今回は、そのことについて書きたいと思います。
* * * * *
さっそくですが、
「地球温暖化による気候変動」が原因だと思われる自然災害について、
本サイトで書いたものを、以下に列挙してみます。
エッセイ391
2009年7月の中国地方や九州北部における豪雨。2009年8月の
台風9号。
エッセイ393
2009年8月に台風8号が台湾に上陸し、50年ぶりの大被害。
エッセイ399
2009年10月、非常に強い台風18号が愛知県に上陸。
エッセイ439
2010年7月、九州から西日本にかけて豪雨被害。
エッセイ441
2010年7月17~26日までの10日間で、熱中症による死者が全国
で109人。
エッセイ445
2010年5月~8月にかけて、ロシアで猛暑(死者1万5000人)、
干ばつ(ロシアの作付面積の25%壊滅)、山火事(推定700件100万
ヘクタール消失)。パキスタンで過去80年で最悪の洪水(被災者1700
万人)。中国各地で土石流や洪水(被災者2億人)。インド、東ヨーロッパ、
北朝鮮などで豪雨被害。
エッセイ447
2010年7月17日~9月5日までに、熱中症による死者が全国で
503人。
エッセイ448
2010年9月、台風9号による影響で、静岡県の604ヵ所で豪雨被害。
エッセイ464
2011年1月、山陰地方に記録的な大雪。422隻の漁船が転覆あるい
は沈没。
エッセイ465
2011年1月、オーストラリアで大洪水。日本の3.7倍もの面積が
災害地域に指定。
エッセイ466
2011年1月、ブラジル、スリランカ(被災者100万人)、南アフ
リカ(9州のうち7州が災害激甚地)で洪水被害。
エッセイ613
2013年11月、猛烈な台風30号(中心気圧895ヘクトパスカル)
がフィリピンを直撃(被災者800万人)。
エッセイ804
2017年7月、九州から北海道にかけて、日本全国で異常な大雨。
エッセイ856
2018年、世界的に記録的な猛暑。
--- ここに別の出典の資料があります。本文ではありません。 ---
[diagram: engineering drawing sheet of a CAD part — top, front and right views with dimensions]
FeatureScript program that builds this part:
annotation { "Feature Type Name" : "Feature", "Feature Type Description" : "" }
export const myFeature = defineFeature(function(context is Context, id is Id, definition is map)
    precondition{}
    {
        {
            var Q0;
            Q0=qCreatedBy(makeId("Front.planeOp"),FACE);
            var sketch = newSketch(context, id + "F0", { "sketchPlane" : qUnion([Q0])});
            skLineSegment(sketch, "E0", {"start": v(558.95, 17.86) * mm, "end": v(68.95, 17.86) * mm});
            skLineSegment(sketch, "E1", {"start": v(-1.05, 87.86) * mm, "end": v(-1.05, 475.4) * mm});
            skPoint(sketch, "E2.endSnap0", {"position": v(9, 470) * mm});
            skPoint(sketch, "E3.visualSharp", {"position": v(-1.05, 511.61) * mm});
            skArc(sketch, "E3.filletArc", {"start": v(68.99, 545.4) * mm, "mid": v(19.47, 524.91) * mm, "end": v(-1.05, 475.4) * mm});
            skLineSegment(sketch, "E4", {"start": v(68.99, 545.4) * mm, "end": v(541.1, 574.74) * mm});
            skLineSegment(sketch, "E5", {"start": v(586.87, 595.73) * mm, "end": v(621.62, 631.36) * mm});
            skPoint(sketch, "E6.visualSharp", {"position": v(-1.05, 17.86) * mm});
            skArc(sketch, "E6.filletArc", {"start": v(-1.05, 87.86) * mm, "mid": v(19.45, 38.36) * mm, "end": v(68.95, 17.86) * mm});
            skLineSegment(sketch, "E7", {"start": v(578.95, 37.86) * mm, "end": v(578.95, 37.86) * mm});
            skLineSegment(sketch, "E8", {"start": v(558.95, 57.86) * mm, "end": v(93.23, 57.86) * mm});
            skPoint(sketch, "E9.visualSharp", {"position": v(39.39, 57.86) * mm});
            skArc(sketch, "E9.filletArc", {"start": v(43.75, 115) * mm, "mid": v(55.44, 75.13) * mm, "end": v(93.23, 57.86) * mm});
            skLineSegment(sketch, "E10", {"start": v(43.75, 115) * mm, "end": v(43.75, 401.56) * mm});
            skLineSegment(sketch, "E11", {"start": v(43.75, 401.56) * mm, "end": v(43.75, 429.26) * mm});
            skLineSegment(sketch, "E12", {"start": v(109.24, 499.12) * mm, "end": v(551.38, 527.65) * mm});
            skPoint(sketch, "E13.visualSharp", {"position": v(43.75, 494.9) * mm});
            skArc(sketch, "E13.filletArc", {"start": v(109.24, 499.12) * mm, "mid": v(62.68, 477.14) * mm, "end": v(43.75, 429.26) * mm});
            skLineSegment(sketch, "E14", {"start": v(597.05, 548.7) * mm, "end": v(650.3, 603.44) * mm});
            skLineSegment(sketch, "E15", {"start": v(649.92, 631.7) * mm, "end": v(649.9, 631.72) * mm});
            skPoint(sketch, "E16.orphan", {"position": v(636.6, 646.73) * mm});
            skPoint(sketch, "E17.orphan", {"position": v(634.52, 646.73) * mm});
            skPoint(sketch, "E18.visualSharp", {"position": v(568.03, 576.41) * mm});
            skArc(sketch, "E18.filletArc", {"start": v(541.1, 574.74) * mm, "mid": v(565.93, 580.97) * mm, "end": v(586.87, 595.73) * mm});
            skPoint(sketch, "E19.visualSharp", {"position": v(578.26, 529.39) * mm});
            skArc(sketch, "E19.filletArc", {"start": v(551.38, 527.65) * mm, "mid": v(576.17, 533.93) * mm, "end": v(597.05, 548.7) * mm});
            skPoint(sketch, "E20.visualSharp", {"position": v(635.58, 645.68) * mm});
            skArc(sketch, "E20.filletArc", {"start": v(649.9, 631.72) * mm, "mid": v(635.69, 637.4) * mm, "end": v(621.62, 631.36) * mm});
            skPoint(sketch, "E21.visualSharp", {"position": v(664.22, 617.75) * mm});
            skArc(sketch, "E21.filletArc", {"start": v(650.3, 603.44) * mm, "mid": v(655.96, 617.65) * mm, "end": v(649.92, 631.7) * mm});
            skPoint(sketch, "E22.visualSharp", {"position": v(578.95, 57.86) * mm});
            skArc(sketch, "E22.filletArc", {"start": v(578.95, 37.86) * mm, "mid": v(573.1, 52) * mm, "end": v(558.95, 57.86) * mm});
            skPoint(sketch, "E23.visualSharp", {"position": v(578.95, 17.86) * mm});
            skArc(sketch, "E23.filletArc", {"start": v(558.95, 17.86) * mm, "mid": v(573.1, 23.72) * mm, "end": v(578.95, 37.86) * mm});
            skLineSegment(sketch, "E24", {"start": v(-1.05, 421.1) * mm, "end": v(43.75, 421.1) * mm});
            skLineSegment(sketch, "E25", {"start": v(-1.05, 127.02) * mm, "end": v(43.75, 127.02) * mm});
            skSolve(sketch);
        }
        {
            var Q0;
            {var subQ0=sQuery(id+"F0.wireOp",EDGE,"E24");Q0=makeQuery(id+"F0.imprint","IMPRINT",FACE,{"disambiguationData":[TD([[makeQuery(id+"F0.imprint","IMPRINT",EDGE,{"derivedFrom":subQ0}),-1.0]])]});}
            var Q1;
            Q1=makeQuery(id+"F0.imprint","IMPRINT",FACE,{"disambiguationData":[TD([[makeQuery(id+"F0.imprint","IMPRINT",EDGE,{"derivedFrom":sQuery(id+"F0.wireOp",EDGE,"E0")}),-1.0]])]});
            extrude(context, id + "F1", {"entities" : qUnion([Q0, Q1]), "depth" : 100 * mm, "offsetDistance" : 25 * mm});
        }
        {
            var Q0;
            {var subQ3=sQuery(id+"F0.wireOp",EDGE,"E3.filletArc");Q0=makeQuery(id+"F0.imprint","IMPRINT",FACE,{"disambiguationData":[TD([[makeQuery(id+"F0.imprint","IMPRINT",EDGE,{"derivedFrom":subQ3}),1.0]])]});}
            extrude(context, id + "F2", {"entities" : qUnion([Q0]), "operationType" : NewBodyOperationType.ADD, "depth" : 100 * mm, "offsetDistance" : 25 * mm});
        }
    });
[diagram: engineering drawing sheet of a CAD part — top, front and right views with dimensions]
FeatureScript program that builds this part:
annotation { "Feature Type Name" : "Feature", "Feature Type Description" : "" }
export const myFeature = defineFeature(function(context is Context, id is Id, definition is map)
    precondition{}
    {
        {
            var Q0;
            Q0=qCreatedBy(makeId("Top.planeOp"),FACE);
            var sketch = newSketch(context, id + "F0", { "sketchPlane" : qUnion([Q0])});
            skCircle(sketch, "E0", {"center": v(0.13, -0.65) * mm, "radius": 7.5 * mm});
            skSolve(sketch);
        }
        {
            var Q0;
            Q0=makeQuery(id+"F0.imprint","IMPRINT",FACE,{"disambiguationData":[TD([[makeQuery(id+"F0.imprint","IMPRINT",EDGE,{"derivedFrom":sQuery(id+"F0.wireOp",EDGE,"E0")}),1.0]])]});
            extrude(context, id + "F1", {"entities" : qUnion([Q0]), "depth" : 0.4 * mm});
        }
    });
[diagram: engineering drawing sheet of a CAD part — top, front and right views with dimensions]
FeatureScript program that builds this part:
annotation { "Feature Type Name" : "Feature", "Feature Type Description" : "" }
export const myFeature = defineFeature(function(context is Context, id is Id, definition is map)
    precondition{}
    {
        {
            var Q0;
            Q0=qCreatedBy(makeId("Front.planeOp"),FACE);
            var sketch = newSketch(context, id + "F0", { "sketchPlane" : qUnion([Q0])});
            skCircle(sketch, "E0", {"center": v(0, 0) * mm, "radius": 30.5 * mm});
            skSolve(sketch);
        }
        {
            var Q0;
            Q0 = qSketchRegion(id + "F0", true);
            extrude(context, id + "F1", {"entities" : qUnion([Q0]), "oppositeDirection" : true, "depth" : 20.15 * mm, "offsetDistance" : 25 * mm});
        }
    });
日本では7月16日~22日の
1週間に、熱中症で2万2647人が全国で搬送(内65人が死亡)。
エッセイ862
2018年9月、台風21号が全国で猛威。関西空港(人工島)と本土
をつなぐ連絡橋にタンカーが衝突し、空港が孤立状態に。
エッセイ920
2019年10月、台風19号により、関東甲信越から東北地方にわたっ
て甚大な被害。
エッセイ1120
2023年8月、アメリカのハワイ州、スペインのカナリア諸島、カナダ、
ギリシャなどで、高温と乾燥による大規模な山火事が発生。
エッセイ1124
2023年9月、リビアで大洪水(死亡者が推定2万人以上)。
* * * * *
以上、列挙しましたように、
「地球温暖化による気候変動」が原因だと思われる自然災害は、
日本だけでなく、世界各地で起こっています。
そしてまた、
近年このような自然災害が増えていることは、単なる気のせいではなく、
「災害保険金の支払額」が増加していることによっても、如実(にょじ
つ)に証明されています(エッセイ1123)。
とくに2018年は、
台風21号(1兆678億円)、台風24号(3061億円)、7月豪雨
(1956億円)と、相次いで大災害に見舞われたため、
合計で1兆5695億円もの保険金が支払われました。
そしてこれは、東日本大震災の時の1兆2891億円をも上回る、過去
最大の保険金支払額となっているのです(エッセイ1123)。
しかしながら、それでも多くの人にとっては、
「自分の身に危険を感じるほどの深刻さ」を、まだ実感していないという
のが現状でしょう。
* * * * *
申し訳ありませんが、この続きは次回でやりたいと思います。